The son of Coolmore stallion Camelot was a first win in the season’s final Group 1 contest for the Ballydoyle handler since Magna Grecia in 2018.
Lumembourg, who was only having the third race of his career, won on debut in Killarney, Ireland, before taking the Group 2 Beresford Stakes at The Curragh in impressive fashion,
The Doncaster win has seen Luxembourg installed as a warm favourite for the Cazoo Derby at Epsom, England, next June, with some betting firms going as short as 4/1 for the premier Classic. He is also top of the market for the first Classic of next season, the QIPCO 2000 Guineas at Newmarket in May.
The winner looked comfortable throughout the contest at Doncaster on Saturday and it was O’Brien’s youngest son who was his biggest challenger on the day in the shape of eventual second place-finisher Sissoko (9/1), who is handled by O’Brien Junior.
Though Sissoko had only won his maiden more than a week prior to his Doncaster run, the performance should give Donnacha O’Brien plenty hope throughout the winter months, with the son of Australia likely to be aimed at the Classics next year.
The previous Champagne Stakes winner and Darley Dewhurst third-placer Roger Varian’s Bayside Boy (9/2) finished third but neither he nor the runner-up were ever any serious danger to the easy winner. His 2022 season start will also likely be at Newmarket, his conditioner admitted after the race.

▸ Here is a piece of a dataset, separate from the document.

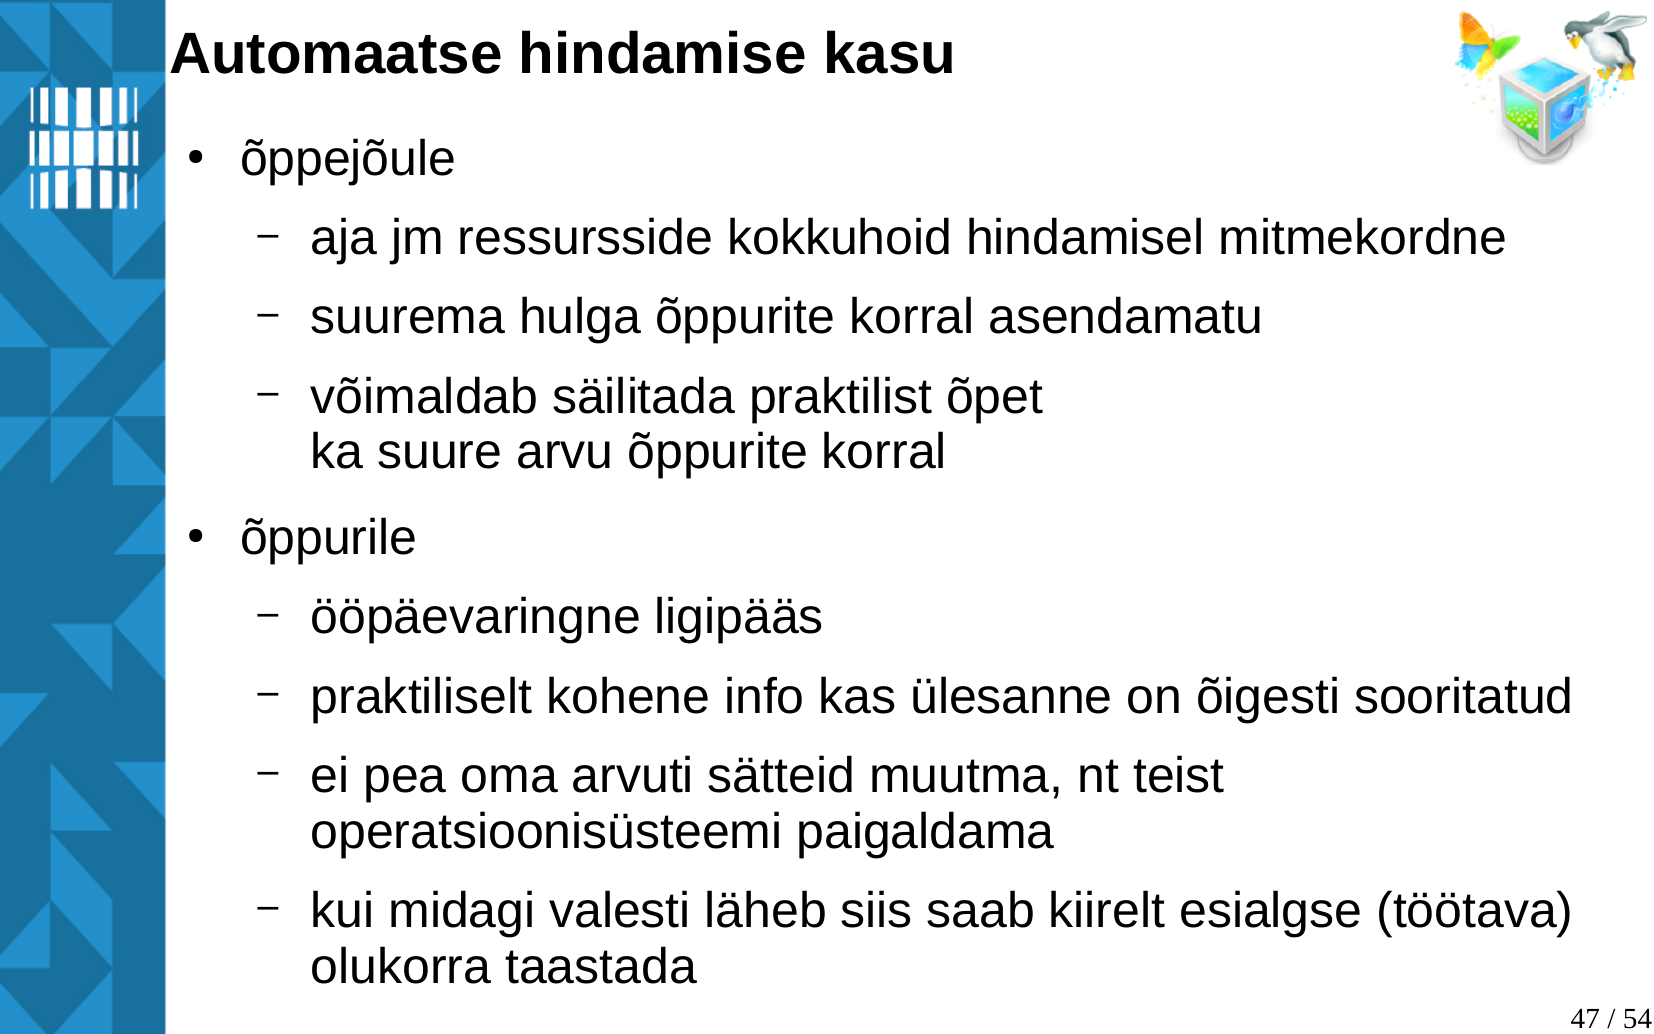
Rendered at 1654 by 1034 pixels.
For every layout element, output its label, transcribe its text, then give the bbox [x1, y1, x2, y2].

title Automaatse hindamise kasu [169, 11, 1452, 95]
picture [1452, 7, 1653, 166]
list õppejõule aja jm ressursside kokkuhoid hindamisel mitmekordne suurema hulga õppurite korral asendamatu võimaldab säilitada praktilist õpet ka suure arvu õppurite korral õppurile ööpäevaringne ligipääs praktiliselt kohene info kas ülesanne on õigesti sooritatud ei pea oma arvuti sätteid muutma, nt teist operatsioonisüsteemi paigaldama kui midagi valesti läheb siis saab kiirelt esialgse (töötava) olukorra taastada [169, 129, 1630, 997]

The victorious rider Ryan Moore was impressed with the winner, telling the media post-race:
“I’m delighted with him. He is a really smart horse, very scopey. That’s three races and three wins. We’re delighted with what he’s done and he’s an exciting horse to look forward to (next season).”
For the successful trainer, Aidan O’Brien, it was an 18th Group 1 victory of the season, a year in which he also took 7 Classic victories. He hinted that the winner will likely begin his 2022 campaign in the one-mile QIPCO 2000 Guineas at Newmarket, England, in May, before being aimed at the 1 mile 4 furlong Cazoo Derby at Epsom the following.
As his sire, Camelot, stayed the mile and a half distance and won the Derby, this precocious colt is likely to stay the distance next season.
O’Brien, who first won the Vertem Futurity Trophy, then named The Racing Post Trophy, in 1997 with Saratoga Springs, won two years later with Aristotle. Subsequent Epsom Derby winner High Chaparral took the contest in 2001 with Brian Boru winning the following year for the Coolmore-Ballydoyle team.
It would be 7 years before St Nicholas Abbey, in the colours of Derrick Smith, gave County Wexford-born Aidan O’Brien his fifth win in the race.
Epsom Derby victor Camelot, the sire of Saturday’s winner, Luxembourg, was O’Brien’s next success in 2011 with Kingsbarns winning the following season.
A period of five barren years elapsed before the Ballydoyle conditioner won with Saxon Warrior in 2017, with Magna Grecia added to the winning list the next year.